America’s “Golden Age” is not ending because of foreign competition, government debt, or overregulation of small businesses. As if the number of workers displaced by technology was not damaging enough, large American and European companies outsourced manufacturing and tech services jobs when they could not legally import sufficient numbers of low wage workers, or found it undesirable to do so. Real full employment among the domestic labor force results in upward pressure on wages. The tactics employed by business owners reverse the direction. Max out H-1B visas, hire as many illegal immigrants as possible, and ship as many jobs overseas as possible. These tactics not only increase the bottom line in the short-term, but they set the stage for increased future profitability when new job creation cannot keep pace. Although small businesses make up the vast majority of American firms, they employ far fewer individual employees, and they are dependent upon communities with people making enough money to buy their goods and services. Manufacturing once supported a wide web of small businesses. When those jobs disappeared, so did small businesses. When wages are stagnant, or in some cases decrease or disappear entirely, small businesses struggle to survive. The degree of regulation varies from one industry to another and cannot be blamed for the demise of small businesses. Of course a small start-up will have many challenges, especially if in a field dominated by mature corporate behemoths. It is a cop out and manipulative to lay the blame on government regulations. It is also naïve to simply say that Washington needs to get out of the way. Washington needs to stop being bought and paid for by the owners of capital.

Wyn Nichols
Wyn Nichols

Yes, especially in California where things are owned by the wealthy and the serfs get poorer every year

Robert Weber
Robert Weber

Having a small business for 43 years and dealing with government CRAP ... THE ANSWER IS .... HELL YES AGREE....

Mark Sleep
Mark Sleep

What exactly does it mean when people say Government needs to get out of the way?

Duf Sundheim
Duf Sundheim

I have a friend who has been trying to start a small facility for 4 years.  His other businesses are EXTREMELY successful.  He does what government tells him to do, the he sits and waits for an answer for months.  Meanwhile, no services are provided, no people are employed.  If government is interfering with a business it needs to be clear what it wants to be done, why it needs to be done and approve or reject in a timely manner.

William Schuster
William Schuster

I notice the atmosphere has not been drastically different for small businesses over the last 7 years.
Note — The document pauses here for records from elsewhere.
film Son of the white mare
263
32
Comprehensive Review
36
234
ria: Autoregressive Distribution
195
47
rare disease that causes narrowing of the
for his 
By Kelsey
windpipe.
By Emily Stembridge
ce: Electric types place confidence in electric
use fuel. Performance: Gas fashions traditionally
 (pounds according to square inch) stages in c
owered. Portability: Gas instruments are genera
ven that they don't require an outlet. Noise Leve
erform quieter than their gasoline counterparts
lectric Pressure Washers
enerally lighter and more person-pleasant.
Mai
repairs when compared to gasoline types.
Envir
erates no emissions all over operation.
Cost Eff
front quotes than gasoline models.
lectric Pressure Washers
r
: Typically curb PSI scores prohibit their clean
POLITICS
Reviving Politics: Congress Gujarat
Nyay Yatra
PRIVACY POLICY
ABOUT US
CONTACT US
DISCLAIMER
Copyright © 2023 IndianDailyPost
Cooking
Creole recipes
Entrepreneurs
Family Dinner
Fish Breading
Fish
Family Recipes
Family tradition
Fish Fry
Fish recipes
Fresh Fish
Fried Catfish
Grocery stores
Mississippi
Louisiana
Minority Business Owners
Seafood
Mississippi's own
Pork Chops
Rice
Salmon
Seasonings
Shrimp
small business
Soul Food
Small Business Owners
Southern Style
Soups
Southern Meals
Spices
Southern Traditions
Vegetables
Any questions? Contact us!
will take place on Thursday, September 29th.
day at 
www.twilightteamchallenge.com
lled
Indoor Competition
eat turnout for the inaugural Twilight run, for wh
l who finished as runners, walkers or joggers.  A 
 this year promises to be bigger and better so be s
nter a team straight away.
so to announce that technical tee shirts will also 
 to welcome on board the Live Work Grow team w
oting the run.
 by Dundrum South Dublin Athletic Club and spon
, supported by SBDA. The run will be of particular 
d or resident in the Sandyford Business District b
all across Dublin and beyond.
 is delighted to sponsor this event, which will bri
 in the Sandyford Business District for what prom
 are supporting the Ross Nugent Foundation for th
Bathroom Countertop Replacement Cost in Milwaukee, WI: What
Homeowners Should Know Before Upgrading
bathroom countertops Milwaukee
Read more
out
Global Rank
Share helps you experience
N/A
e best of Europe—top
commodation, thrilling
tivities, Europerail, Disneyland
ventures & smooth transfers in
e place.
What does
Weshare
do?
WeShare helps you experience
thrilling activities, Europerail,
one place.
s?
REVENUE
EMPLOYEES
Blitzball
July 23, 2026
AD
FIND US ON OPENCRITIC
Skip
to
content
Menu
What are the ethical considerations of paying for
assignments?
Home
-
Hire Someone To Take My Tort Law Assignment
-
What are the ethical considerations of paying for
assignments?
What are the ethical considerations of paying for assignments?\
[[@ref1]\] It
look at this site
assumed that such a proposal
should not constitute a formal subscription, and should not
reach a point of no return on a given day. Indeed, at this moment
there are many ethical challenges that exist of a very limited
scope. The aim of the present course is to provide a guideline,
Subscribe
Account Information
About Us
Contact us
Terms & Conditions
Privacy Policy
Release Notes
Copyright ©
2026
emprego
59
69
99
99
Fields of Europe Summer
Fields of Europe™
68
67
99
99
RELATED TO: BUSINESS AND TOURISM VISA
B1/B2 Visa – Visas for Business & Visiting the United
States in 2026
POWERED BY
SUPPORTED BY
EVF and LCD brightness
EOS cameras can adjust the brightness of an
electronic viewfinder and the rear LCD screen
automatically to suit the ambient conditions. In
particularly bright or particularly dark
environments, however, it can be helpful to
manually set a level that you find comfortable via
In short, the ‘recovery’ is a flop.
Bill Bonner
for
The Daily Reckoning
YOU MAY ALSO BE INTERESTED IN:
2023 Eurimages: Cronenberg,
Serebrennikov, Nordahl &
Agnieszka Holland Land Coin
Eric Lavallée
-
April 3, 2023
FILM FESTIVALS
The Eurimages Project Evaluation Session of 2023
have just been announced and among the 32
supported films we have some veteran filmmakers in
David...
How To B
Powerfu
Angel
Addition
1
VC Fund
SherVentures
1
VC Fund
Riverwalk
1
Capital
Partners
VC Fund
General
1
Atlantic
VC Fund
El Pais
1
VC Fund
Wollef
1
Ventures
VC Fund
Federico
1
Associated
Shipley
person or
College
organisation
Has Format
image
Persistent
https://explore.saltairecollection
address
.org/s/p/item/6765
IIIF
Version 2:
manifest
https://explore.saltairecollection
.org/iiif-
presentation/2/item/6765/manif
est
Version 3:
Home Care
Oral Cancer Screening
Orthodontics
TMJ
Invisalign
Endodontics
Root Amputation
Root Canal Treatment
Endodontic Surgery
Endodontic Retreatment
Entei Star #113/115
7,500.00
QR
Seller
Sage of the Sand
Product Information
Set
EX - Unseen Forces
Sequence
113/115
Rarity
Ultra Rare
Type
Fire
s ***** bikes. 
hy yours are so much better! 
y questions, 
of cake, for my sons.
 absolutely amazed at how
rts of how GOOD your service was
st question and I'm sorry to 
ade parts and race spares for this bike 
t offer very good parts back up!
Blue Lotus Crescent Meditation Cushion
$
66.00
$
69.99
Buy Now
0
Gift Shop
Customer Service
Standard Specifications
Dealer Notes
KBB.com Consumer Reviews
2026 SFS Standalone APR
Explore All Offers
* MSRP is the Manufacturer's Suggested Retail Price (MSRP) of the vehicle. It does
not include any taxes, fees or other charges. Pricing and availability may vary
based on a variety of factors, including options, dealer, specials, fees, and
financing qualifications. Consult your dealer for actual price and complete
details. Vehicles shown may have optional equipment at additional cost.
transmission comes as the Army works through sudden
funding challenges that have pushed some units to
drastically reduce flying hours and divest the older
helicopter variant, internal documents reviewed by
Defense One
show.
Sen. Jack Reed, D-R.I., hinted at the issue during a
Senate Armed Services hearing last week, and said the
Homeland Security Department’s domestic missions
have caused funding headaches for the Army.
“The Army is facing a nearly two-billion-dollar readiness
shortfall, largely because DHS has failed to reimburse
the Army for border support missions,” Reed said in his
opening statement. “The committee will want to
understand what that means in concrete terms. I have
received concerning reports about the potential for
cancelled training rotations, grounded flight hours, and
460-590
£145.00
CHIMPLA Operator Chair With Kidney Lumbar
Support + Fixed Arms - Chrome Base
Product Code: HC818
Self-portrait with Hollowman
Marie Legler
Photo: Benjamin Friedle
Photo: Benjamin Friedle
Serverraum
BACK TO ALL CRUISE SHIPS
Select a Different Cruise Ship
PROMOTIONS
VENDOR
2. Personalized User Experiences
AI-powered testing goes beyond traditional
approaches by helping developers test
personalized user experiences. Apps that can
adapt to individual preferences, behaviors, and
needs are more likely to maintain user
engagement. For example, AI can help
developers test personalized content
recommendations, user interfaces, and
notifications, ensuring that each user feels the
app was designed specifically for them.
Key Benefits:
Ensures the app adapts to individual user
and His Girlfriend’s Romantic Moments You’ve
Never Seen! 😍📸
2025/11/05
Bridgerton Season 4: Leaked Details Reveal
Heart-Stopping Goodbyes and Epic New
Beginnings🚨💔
The GOP is only half the problem in Washington.

Jerry Allbright
Jerry Allbright

The problem is that big business has made it next to impossible for small businesses to be successful. Being able to sell at a loss in order to eliminate competition is a huge tactic. Also. With wages so low most Americans can only afford to buy the bery cheapest of products supplied mostly by. You guessed it, big business.

Michael Acree
Michael Acree

you know they call a McDonalds franchise a small business

Michael Acree
Michael Acree

You forget that "we the people" ARE the governmnt.. Just because it has been hijacked by bigmoney and nobody participates, dont dicourage the tru believers for trying to build a strong government once again

Duf Sundheim
Duf Sundheim

That is why I am running.  To take our government back.